+++ Provided material +++
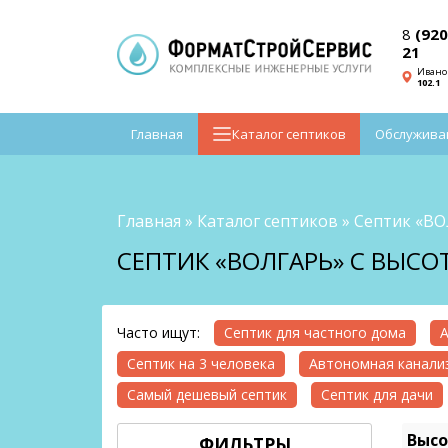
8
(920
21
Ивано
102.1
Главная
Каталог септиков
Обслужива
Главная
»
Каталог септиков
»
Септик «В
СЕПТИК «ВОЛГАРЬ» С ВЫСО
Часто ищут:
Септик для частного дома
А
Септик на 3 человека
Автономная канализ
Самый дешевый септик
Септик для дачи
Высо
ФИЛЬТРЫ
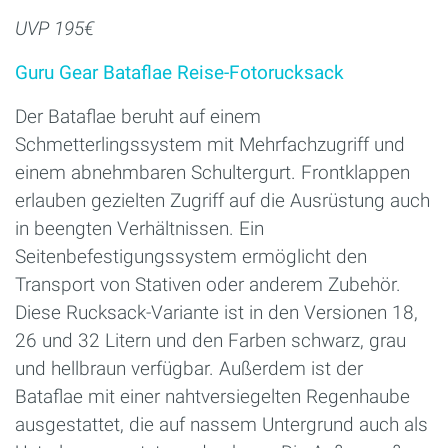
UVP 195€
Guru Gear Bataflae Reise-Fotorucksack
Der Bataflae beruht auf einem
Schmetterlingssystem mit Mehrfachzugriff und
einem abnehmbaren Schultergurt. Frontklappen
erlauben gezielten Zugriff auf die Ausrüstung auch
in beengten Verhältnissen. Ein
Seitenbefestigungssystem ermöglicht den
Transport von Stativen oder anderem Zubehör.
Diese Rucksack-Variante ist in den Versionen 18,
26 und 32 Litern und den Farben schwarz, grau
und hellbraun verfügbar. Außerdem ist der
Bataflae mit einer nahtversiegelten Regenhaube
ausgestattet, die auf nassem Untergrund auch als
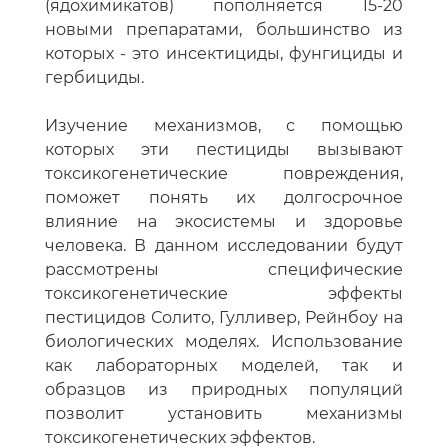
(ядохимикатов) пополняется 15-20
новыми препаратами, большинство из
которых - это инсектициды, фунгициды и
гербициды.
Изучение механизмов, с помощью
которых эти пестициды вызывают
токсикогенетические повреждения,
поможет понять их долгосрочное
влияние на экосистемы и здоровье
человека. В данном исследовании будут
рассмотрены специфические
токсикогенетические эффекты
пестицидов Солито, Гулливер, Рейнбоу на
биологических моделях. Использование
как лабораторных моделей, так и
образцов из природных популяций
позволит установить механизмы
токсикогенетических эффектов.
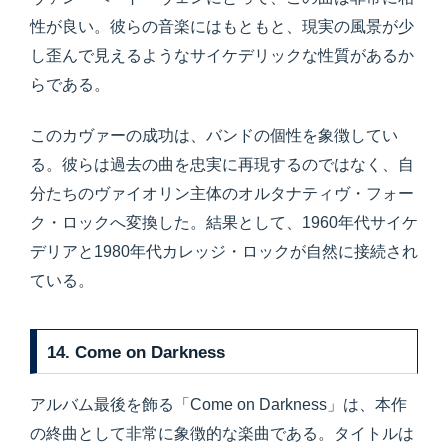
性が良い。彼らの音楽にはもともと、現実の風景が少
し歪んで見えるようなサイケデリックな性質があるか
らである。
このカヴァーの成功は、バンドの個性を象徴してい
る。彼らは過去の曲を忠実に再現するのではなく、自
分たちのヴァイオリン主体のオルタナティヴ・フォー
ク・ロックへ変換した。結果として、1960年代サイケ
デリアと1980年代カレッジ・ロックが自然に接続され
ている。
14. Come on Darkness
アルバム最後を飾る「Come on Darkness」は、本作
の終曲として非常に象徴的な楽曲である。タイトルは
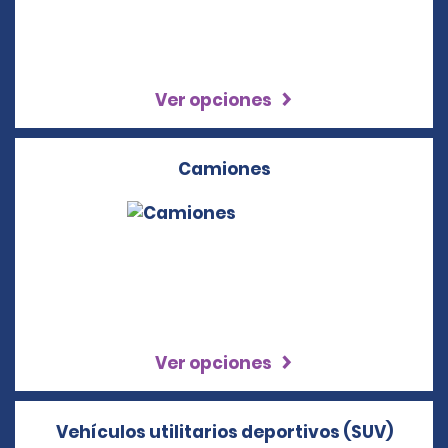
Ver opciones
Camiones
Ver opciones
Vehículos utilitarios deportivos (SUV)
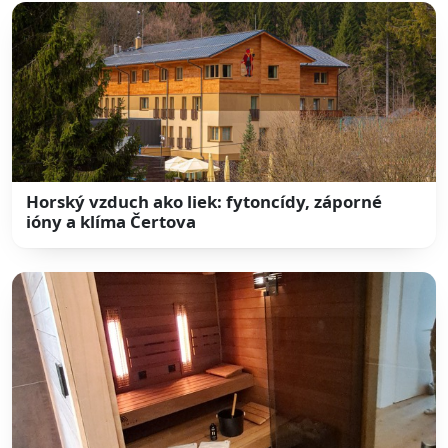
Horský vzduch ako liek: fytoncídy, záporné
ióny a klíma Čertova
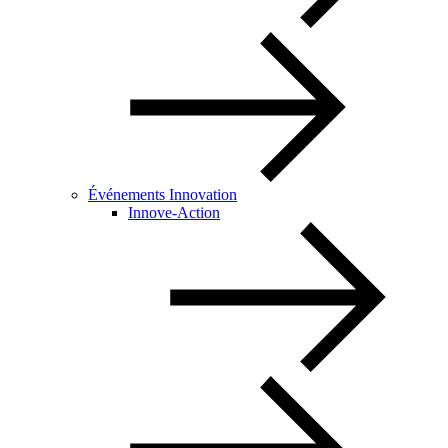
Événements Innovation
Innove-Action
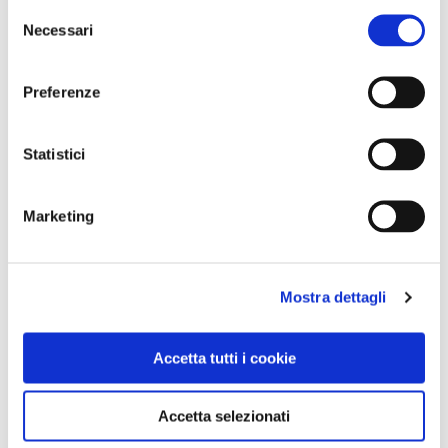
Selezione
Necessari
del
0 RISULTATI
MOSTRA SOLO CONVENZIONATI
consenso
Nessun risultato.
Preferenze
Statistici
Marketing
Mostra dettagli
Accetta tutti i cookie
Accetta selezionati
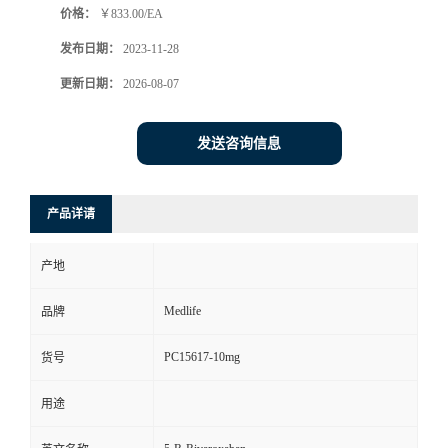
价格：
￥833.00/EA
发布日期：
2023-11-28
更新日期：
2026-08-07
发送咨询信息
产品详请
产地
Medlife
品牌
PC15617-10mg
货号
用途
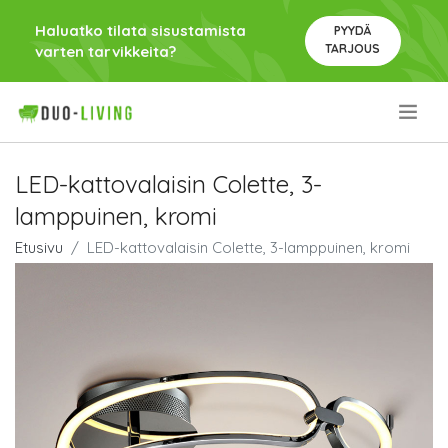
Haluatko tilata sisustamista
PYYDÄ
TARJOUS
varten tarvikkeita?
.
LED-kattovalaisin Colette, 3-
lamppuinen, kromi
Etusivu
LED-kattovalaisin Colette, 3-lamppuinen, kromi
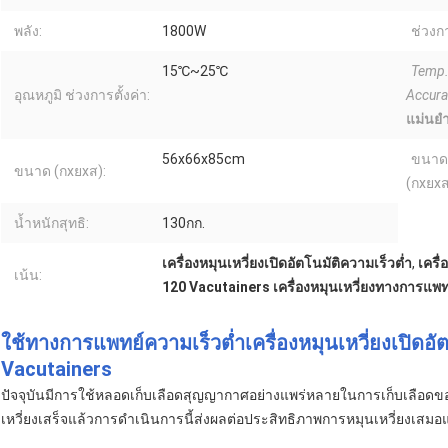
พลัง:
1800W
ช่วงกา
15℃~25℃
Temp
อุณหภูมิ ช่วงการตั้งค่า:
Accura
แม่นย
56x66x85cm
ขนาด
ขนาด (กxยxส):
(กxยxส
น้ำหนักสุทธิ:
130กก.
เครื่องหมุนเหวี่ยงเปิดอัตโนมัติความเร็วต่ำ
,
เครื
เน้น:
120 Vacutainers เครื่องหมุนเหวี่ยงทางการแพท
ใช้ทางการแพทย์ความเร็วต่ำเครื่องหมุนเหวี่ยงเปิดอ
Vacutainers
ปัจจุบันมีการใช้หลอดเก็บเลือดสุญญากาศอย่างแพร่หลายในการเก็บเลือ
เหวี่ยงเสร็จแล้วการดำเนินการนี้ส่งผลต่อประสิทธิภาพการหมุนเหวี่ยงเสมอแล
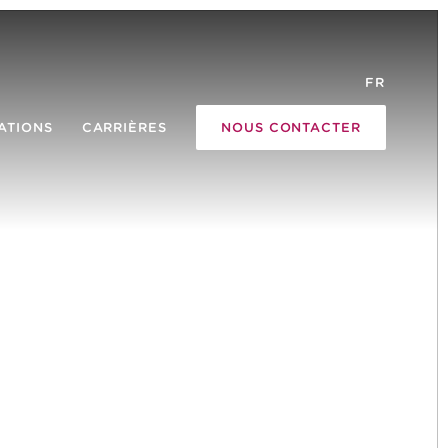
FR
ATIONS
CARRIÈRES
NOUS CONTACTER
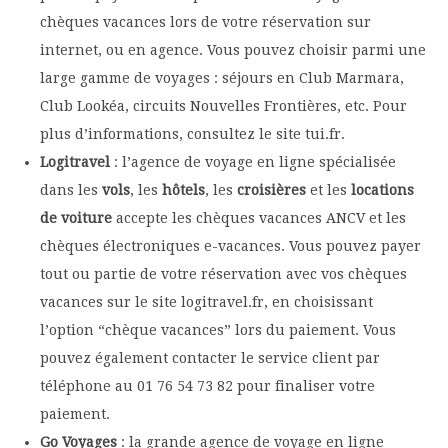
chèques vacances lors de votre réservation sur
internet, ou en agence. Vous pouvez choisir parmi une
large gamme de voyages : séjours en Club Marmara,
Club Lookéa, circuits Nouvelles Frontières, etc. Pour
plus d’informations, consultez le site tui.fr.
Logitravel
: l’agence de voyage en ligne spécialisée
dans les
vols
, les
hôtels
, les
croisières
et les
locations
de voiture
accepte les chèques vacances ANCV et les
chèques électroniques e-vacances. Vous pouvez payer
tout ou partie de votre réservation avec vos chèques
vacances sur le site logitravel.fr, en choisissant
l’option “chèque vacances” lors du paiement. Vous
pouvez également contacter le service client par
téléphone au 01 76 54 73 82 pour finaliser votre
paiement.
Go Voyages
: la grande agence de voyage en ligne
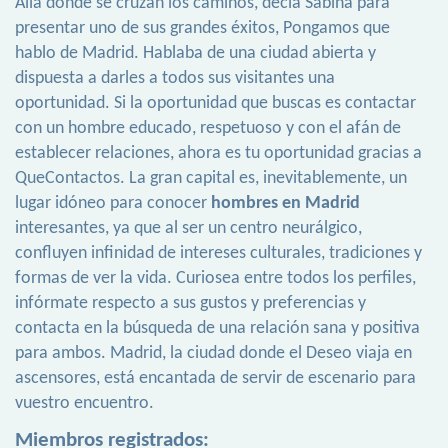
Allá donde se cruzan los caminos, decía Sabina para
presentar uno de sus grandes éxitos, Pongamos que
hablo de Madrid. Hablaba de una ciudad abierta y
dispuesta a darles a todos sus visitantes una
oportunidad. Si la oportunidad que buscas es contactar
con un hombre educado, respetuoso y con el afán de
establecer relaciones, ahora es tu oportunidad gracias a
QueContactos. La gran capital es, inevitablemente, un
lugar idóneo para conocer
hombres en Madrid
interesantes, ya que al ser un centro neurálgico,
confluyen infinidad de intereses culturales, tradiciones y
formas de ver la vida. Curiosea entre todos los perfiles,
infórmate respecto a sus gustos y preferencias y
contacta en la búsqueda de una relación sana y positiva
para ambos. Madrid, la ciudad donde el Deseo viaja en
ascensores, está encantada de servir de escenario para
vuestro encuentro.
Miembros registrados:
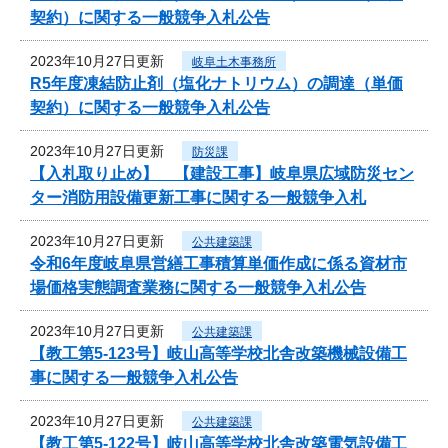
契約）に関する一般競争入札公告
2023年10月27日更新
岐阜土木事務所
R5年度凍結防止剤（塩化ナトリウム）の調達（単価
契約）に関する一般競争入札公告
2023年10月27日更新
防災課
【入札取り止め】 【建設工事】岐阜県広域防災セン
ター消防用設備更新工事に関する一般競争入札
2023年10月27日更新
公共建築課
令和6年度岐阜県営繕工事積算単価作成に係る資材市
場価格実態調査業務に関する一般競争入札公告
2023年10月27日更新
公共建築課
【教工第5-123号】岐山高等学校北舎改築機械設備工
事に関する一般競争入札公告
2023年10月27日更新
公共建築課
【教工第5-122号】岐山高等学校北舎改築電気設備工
+++
*Task requirements*
What belongs in the answer is each line above from the line with "Événements Innovation" to the line with "ปัจจุบันมีการใ", inclusive, reproduced exactly and free of pictures.

*Answer box*
Événements Innovation
Innove-Action
Selezione
Necessari
del
0 RISULTATI
MOSTRA SOLO CONVENZIONATI
consenso
Nessun risultato.
Preferenze
Statistici
Marketing
Mostra dettagli
Accetta tutti i cookie
Accetta selezionati
价格：
￥833.00/EA
发布日期：
2023-11-28
更新日期：
2026-08-07
发送咨询信息
产品详请
产地
Medlife
品牌
PC15617-10mg
货号
用途
Haluatko tilata sisustamista
PYYDÄ
TARJOUS
varten tarvikkeita?
.
LED-kattovalaisin Colette, 3-
lamppuinen, kromi
Etusivu
LED-kattovalaisin Colette, 3-lamppuinen, kromi
พลัง:
1800W
ช่วงกา
15℃~25℃
Temp
อุณหภูมิ ช่วงการตั้งค่า:
Accura
แม่นย
56x66x85cm
ขนาด
ขนาด (กxยxส):
(กxยxส
น้ำหนักสุทธิ:
130กก.
เครื่องหมุนเหวี่ยงเปิดอัตโนมัติความเร็วต่ำ
,
เครื
เน้น:
120 Vacutainers เครื่องหมุนเหวี่ยงทางการแพท
ใช้ทางการแพทย์ความเร็วต่ำเครื่องหมุนเหวี่ยงเปิดอ
Vacutainers
ปัจจุบันมีการใช้หลอดเก็บเลือดสุญญากาศอย่างแพร่หลายในการเก็บเลือ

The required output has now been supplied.